I just returned from a second trip to a New Jersey middle school in as many months. Over a decade ago a teacher raised the funds to invite nearly thirty speakers to spend a day at her school, telling their stories of enormous challenge. Survivors and rescuers during the Holocaust, during 9-11, Katrina, columbine, the Oklahoma bombing all appeared to give living histories. Young people who had been bullied spoke and offered strategies to reduce this common abuse. Several young men who are known as “The Lost Boys” talked of their peril in war-torn Sudan. This far-seeing teacher hoped the children in the audience would feel inspired, to “respect, reflect, and remember,” and to realize that they could make a difference in improving our world.
Since that first program in 2000, other New Jersey middle schools have offered a similar program, calling it by their own names, but always emphasizing live voices, good values, especially courage. Since 2000 I have traveled to various New Jersey towns and participated, telling my story of coping with disability, trying to give hope that problems, if faced, can be solved.
Yesterday I visited Watchung, New Jersey. During one session that I was free I listened to a war correspondent who not only was Iraqi, but spent several years embedded with the U.S. soldiers in Iraq. Asking what the kids knew of the conflict, he then showed photos and spoke to the students about the numbers of lives lost. He spent most of his time giving a picture of life in Iraq for young people, with school and all activities interrupted for months and months, with temperatures of 135 and 150 degrees and all electricity disrupted by the bombing—hence not even an operating fan.
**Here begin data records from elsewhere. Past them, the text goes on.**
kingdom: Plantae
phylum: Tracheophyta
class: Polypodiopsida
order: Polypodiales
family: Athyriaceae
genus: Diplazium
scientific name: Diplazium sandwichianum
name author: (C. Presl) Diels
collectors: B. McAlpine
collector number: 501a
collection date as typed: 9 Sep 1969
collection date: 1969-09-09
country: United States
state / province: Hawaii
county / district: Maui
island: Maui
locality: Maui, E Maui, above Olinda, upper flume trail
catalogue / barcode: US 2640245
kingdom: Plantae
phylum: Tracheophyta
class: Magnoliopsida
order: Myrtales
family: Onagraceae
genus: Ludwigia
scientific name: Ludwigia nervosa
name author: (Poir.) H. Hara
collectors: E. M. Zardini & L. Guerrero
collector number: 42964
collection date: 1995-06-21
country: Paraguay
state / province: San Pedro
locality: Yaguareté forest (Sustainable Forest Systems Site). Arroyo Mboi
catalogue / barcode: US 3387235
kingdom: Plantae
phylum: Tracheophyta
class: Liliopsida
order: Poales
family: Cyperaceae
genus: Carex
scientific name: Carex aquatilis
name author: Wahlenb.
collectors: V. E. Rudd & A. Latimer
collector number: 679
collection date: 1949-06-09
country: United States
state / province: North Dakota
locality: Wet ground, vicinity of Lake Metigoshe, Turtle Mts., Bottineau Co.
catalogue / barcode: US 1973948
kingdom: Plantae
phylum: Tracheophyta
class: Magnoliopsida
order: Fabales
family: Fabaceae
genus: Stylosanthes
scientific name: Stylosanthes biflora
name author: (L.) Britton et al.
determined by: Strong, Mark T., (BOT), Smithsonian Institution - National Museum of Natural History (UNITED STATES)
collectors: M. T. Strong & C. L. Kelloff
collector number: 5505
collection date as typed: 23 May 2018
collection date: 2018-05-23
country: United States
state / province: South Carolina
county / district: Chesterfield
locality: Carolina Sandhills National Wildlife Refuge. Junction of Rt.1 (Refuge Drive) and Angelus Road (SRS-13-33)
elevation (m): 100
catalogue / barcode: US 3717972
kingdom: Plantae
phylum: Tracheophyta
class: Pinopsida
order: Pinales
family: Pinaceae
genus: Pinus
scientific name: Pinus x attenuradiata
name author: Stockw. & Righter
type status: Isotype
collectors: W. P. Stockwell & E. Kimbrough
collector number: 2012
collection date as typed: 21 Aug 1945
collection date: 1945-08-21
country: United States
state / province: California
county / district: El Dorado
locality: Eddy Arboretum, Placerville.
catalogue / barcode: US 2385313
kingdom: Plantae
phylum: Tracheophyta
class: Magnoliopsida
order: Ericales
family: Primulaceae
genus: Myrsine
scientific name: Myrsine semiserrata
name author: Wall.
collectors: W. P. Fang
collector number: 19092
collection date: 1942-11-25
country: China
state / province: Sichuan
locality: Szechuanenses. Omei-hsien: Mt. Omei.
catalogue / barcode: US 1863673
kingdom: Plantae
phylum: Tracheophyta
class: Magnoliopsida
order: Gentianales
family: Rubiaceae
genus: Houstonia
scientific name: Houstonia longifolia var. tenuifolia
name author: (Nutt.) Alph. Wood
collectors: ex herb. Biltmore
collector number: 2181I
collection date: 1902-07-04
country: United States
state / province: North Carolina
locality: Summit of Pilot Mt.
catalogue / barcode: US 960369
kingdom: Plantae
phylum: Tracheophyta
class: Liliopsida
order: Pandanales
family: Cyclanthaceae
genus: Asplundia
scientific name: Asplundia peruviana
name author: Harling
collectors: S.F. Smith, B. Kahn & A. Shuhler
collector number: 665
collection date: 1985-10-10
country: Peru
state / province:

When asked by a teacher what Iraqi children would want our youngsters to know, the correspondent hesitated. “What most children asked me is if Americans knew what this war was doing to their lives. So many had lost parents. So many families lost as many as 9 relatives. 4 million Iraqis have been displaced—in a country of 25 million. Children said to me, ‘I’d like to be a pet in America. Americans treat their pets so much better.’”
“How many of you have been personally affected by the Iraq War?” he asked.
2 students said their uncles had served, but were home now. Another said her aunt had served.
“In this country we had the luxury of not even thinking about the war. Iraqis didn’t have that luxury.”